Изменить размер шрифта - +

 

Среди ночи я проснулся — сработал синдром резкой смены часовых поясов. Мне такие сбои даже приятны; как будто внутри осталось немного динамичной энергетики Манхеттена. Пошел на кухню, заварил чаю. Что мне в американцах нравится, так это их умение себя уважать. В Нью-Йорке не обязательно быть старожилом с корнями, там не культивируют самоедство. Есть диплом, есть медная табличка на двери, вот и радуйся, парень. Ты уже точно обогнал толпы только что прибывших из аэропорта Кеннеди искателей счастья. И тут американцы правы. Твоя жизнь не представляет собой ничего особенного, но разве она тебе от этого меньше дорога? Вот именно.

Дорога как никому другому. Прихватив кружку с чаем, я отправился в кабинет и принялся вскрывать скопившиеся письма, адресованные Роберту Хендриксу. Доктору медицины. Члену Королевского общества психиатров. Заслуженному члену Королевского общества психиатров. В этих званиях, можно сказать, отражена вся моя карьера. Кстати, они реальные, а не присвоенные мне авторами писем на всякий случай или из желания подольститься. Добывались они годами труда — далеко не сразу я сумел освоиться в той области медицины, куда пробиваются лишь самые упертые и рисковые. Не знаю, только ли англичане вечно чувствуют себя шарлатанами и всю жизнь боятся, что грянет разоблачение и расплата? Или это характерное свойство человеческой натуры? Уж кому, как не мне, практикующему психиатру, это должно быть известно… Должно бы.

Я взял свой дипломат, выложил гостиничный счет и пару визиток, которые нужно было куда-то убрать. Выдвинув ящик комода, вынул папку, в которую, возможно, еще долго не заглянул бы, и наткнулся на письмо месячной давности, здорово меня тогда огорошившее. Из Франции, штемпель Тулона, написано чернилами, почерк старческий.

Уважаемый мистер Хендрикс!

Простите, что дерзнул написать, но полагаю, вам будет небезынтересно кое о чем узнать.

История такая. В Первую мировую я был пехотинцем в Британской армии, на Восточном фронте (к слову сказать, я и во Вторую служил, военным врачом). После войны до самой пенсии работал невропатологом, занимался старческими проблемами — провалы в памяти и все такое. Мне и самому теперь уж недолго осталось: возраст, болезни. Вот и решил привести в порядок бумаги и архивы. Листая старые дневники, наткнулся на запись про парня с такой же, как у вас, необычной фамилией.
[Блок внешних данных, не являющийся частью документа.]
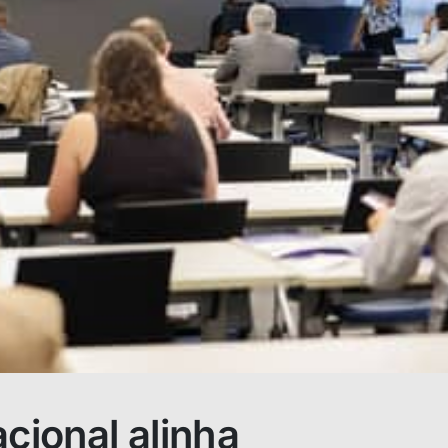
acional alinha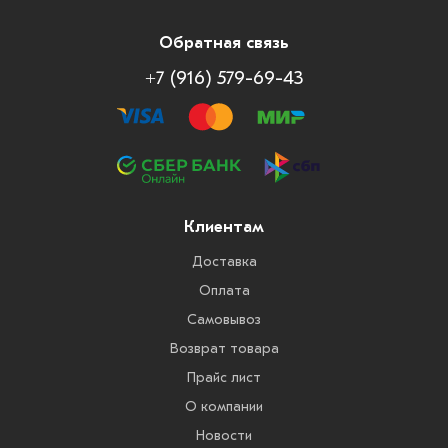
Обратная связь
+7 (916) 579-69-43
Клиентам
Доставка
Оплата
Самовывоз
Возврат товара
Прайс лист
О компании
Новости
Мы служили в одном батальоне с 1915 по 1918. Эту тетрадь я не открывал несколько десятков лет, но возникло ощущение, что фамилию парня я где-то уже видел, причем относительно недавно. И ведь вспомнил где! На одной очень хорошей книге, она попалась мне лет пятнадцать назад. Некто Роберт Хендрикс. «Немногие избранные». Я тут же отыскал ее в шкафу. Глянул на фото автора на суперобложке и сразу узнал солдата, с которым служил, то же молодое лицо. Можете себе представить, как я разволновился.
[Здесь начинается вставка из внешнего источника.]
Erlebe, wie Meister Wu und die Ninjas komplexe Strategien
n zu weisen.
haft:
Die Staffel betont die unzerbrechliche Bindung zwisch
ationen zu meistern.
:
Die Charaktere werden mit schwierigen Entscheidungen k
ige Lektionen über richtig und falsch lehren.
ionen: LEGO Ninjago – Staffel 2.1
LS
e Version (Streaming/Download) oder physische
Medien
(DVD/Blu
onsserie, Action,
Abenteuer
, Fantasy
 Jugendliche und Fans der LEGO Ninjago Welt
Еще сильнее разволновался, перечитав книгу — в один присест, всю ночь читал. В пятой главе автор упоминает, что его отец был портным. Но тот солдат тоже был портным. Уверен, что автор этой книги вы, доктор Хендрикс.

Далее шли еще какие-то фрагменты из прошлого, а в конце письма этот человек, некий Александр Перейра, приглашал меня в гости. И, насколько я понял, готов был предложить мне работу.

В субботу утром я поехал прогуляться в парк у тюрьмы «Уормвуд-Скрабс». По дороге завернул в Криклвуд, чтобы забрать Макса (парсон-рассел-терьера), гостившего во время моего отсутствия у той самой миссис Гомес, которая прибирается у меня в квартире. Мистер Гомес баловал паршивца паэльей и сладким печеньем, однако, завидев меня, Макс всегда ликовал, что не могло меня не трогать. Когда-то я вытащил его, шкодливого щенка, из нортгемптонширского пруда, и он до сих пор страшно мне благодарен.

Мы обогнули весь парк по периметру, вернулись на аллею, идущую вдоль домов тюремной обслуги, и прошли мимо самой тюрьмы.